• _Provided records_:
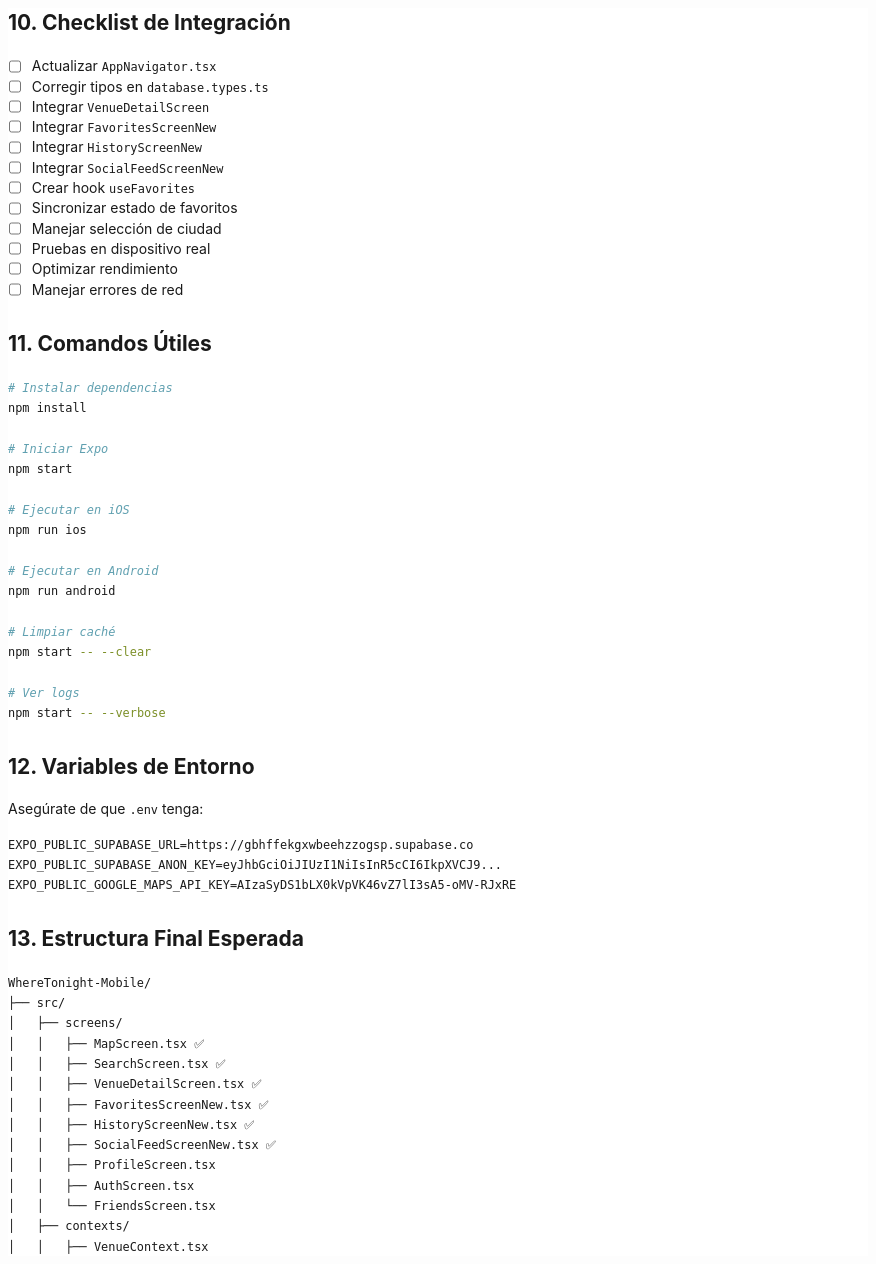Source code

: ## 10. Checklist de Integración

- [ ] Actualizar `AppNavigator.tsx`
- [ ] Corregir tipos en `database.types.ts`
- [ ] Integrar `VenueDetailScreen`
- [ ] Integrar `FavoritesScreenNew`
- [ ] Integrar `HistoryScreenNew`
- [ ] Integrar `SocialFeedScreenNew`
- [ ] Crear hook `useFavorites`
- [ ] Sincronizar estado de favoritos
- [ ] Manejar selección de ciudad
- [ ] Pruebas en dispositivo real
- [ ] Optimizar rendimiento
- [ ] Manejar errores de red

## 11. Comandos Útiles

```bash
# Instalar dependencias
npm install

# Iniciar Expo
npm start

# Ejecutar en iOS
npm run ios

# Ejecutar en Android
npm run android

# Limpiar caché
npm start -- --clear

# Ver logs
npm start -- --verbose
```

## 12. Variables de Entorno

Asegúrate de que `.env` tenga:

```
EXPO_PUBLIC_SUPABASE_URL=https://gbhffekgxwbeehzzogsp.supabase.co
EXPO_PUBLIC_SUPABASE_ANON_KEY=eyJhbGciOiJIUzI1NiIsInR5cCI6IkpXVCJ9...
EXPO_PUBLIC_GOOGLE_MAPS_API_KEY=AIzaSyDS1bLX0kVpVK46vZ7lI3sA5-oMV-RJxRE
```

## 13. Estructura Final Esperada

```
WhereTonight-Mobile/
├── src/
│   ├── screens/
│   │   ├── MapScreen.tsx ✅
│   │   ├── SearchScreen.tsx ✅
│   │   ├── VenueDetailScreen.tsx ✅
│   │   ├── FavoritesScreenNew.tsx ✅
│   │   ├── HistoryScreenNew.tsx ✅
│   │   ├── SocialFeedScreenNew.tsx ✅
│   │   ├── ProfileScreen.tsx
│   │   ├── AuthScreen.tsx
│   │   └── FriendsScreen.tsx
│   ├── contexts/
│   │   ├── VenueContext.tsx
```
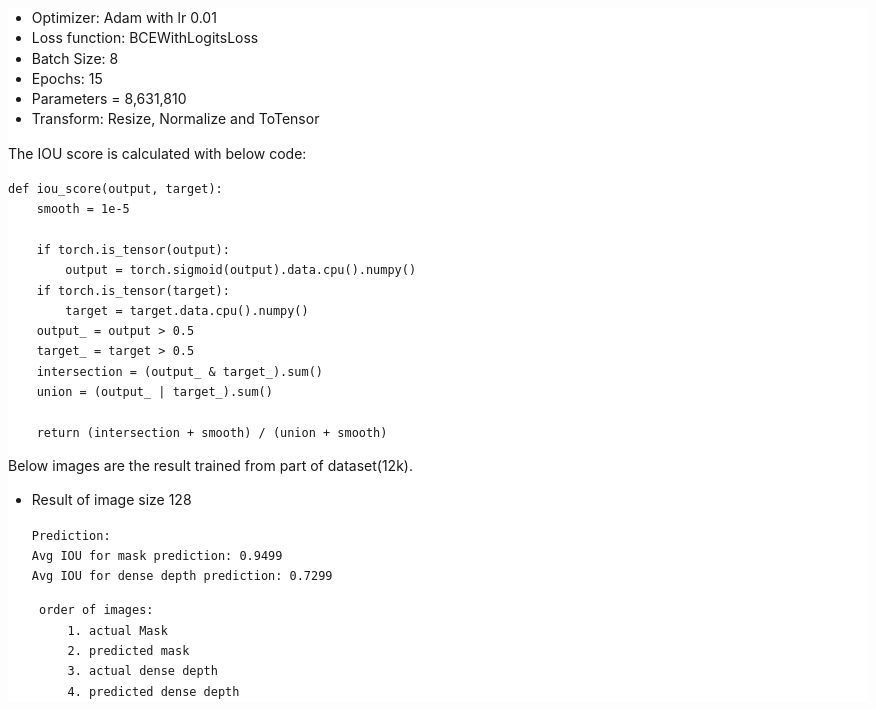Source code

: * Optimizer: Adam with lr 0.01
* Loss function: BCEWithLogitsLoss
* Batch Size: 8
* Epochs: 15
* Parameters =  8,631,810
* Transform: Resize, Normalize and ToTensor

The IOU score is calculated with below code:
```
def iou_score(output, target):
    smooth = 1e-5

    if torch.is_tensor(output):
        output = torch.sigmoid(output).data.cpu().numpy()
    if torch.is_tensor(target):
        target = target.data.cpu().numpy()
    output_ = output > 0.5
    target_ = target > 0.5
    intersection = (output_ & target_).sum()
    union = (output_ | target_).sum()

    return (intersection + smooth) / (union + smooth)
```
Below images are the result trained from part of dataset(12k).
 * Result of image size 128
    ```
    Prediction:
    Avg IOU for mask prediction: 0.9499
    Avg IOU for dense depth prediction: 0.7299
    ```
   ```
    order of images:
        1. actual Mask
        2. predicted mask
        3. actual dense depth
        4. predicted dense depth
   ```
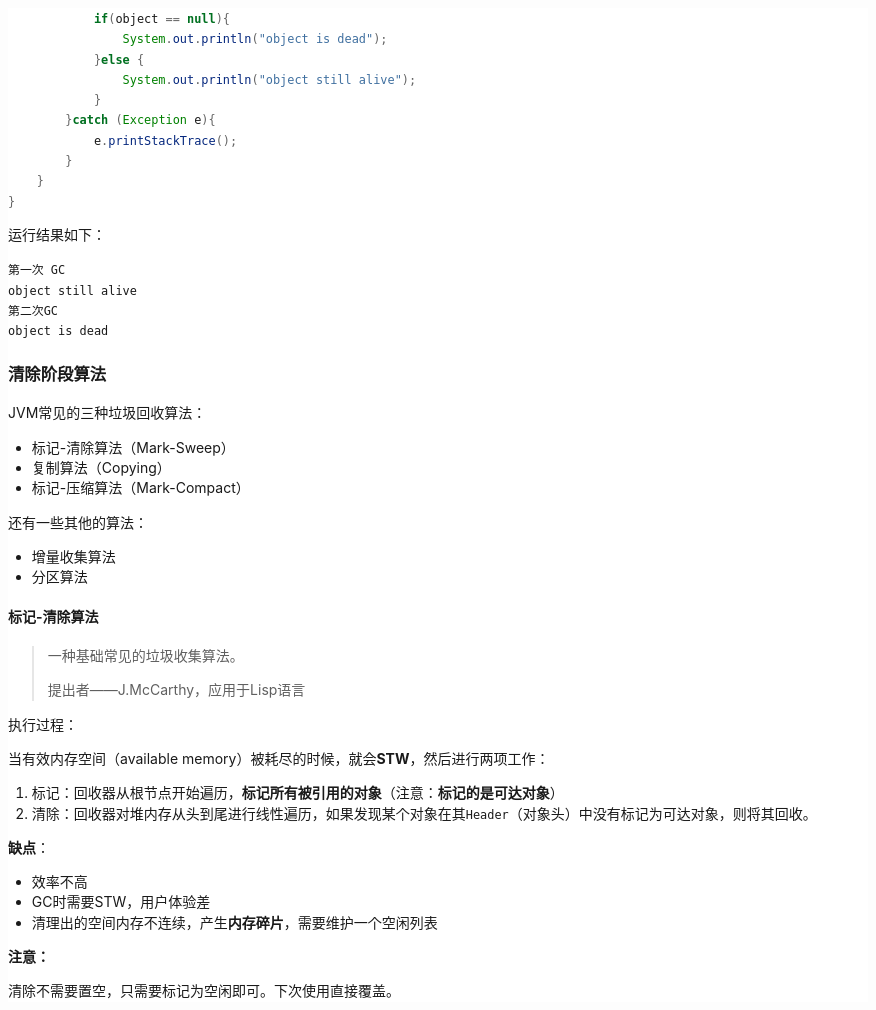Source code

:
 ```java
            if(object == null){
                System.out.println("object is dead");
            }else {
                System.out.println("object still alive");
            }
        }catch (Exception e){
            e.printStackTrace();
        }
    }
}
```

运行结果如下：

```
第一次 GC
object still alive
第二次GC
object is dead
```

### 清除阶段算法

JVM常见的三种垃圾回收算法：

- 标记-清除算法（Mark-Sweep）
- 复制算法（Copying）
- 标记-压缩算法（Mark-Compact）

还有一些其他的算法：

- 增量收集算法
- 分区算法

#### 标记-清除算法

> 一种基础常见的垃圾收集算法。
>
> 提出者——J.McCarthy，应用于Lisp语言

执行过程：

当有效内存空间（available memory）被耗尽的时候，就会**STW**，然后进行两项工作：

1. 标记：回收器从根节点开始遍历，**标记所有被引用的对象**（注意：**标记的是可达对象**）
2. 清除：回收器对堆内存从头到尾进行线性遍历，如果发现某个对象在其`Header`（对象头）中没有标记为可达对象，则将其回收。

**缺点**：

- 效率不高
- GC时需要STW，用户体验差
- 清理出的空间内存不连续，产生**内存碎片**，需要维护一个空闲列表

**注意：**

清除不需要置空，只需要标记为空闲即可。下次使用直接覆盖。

• _Task item_: Are you able to set down all the lines above exactly, without any pictures?

• _Solution to this problem_:
Source code

: ## 10. Checklist de Integración

- [ ] Actualizar `AppNavigator.tsx`
- [ ] Corregir tipos en `database.types.ts`
- [ ] Integrar `VenueDetailScreen`
- [ ] Integrar `FavoritesScreenNew`
- [ ] Integrar `HistoryScreenNew`
- [ ] Integrar `SocialFeedScreenNew`
- [ ] Crear hook `useFavorites`
- [ ] Sincronizar estado de favoritos
- [ ] Manejar selección de ciudad
- [ ] Pruebas en dispositivo real
- [ ] Optimizar rendimiento
- [ ] Manejar errores de red

## 11. Comandos Útiles

```bash
# Instalar dependencias
npm install

# Iniciar Expo
npm start

# Ejecutar en iOS
npm run ios

# Ejecutar en Android
npm run android

# Limpiar caché
npm start -- --clear

# Ver logs
npm start -- --verbose
```

## 12. Variables de Entorno

Asegúrate de que `.env` tenga:

```
EXPO_PUBLIC_SUPABASE_URL=https://gbhffekgxwbeehzzogsp.supabase.co
EXPO_PUBLIC_SUPABASE_ANON_KEY=eyJhbGciOiJIUzI1NiIsInR5cCI6IkpXVCJ9...
EXPO_PUBLIC_GOOGLE_MAPS_API_KEY=AIzaSyDS1bLX0kVpVK46vZ7lI3sA5-oMV-RJxRE
```

## 13. Estructura Final Esperada

```
WhereTonight-Mobile/
├── src/
│   ├── screens/
│   │   ├── MapScreen.tsx ✅
│   │   ├── SearchScreen.tsx ✅
│   │   ├── VenueDetailScreen.tsx ✅
│   │   ├── FavoritesScreenNew.tsx ✅
│   │   ├── HistoryScreenNew.tsx ✅
│   │   ├── SocialFeedScreenNew.tsx ✅
│   │   ├── ProfileScreen.tsx
│   │   ├── AuthScreen.tsx
│   │   └── FriendsScreen.tsx
│   ├── contexts/
│   │   ├── VenueContext.tsx
```
Source code

: * Optimizer: Adam with lr 0.01
* Loss function: BCEWithLogitsLoss
* Batch Size: 8
* Epochs: 15
* Parameters =  8,631,810
* Transform: Resize, Normalize and ToTensor

The IOU score is calculated with below code:
```
def iou_score(output, target):
    smooth = 1e-5

    if torch.is_tensor(output):
        output = torch.sigmoid(output).data.cpu().numpy()
    if torch.is_tensor(target):
        target = target.data.cpu().numpy()
    output_ = output > 0.5
    target_ = target > 0.5
    intersection = (output_ & target_).sum()
    union = (output_ | target_).sum()

    return (intersection + smooth) / (union + smooth)
```
Below images are the result trained from part of dataset(12k).
 * Result of image size 128
    ```
    Prediction:
    Avg IOU for mask prediction: 0.9499
    Avg IOU for dense depth prediction: 0.7299
    ```
   ```
    order of images:
        1. actual Mask
        2. predicted mask
        3. actual dense depth
        4. predicted dense depth
   ```
Source code

:
 ```java
            if(object == null){
                System.out.println("object is dead");
            }else {
                System.out.println("object still alive");
            }
        }catch (Exception e){
            e.printStackTrace();
        }
    }
}
```

运行结果如下：

```
第一次 GC
object still alive
第二次GC
object is dead
```

### 清除阶段算法

JVM常见的三种垃圾回收算法：

- 标记-清除算法（Mark-Sweep）
- 复制算法（Copying）
- 标记-压缩算法（Mark-Compact）

还有一些其他的算法：

- 增量收集算法
- 分区算法

#### 标记-清除算法

> 一种基础常见的垃圾收集算法。
>
> 提出者——J.McCarthy，应用于Lisp语言

执行过程：

当有效内存空间（available memory）被耗尽的时候，就会**STW**，然后进行两项工作：

1. 标记：回收器从根节点开始遍历，**标记所有被引用的对象**（注意：**标记的是可达对象**）
2. 清除：回收器对堆内存从头到尾进行线性遍历，如果发现某个对象在其`Header`（对象头）中没有标记为可达对象，则将其回收。

**缺点**：

- 效率不高
- GC时需要STW，用户体验差
- 清理出的空间内存不连续，产生**内存碎片**，需要维护一个空闲列表

**注意：**

清除不需要置空，只需要标记为空闲即可。下次使用直接覆盖。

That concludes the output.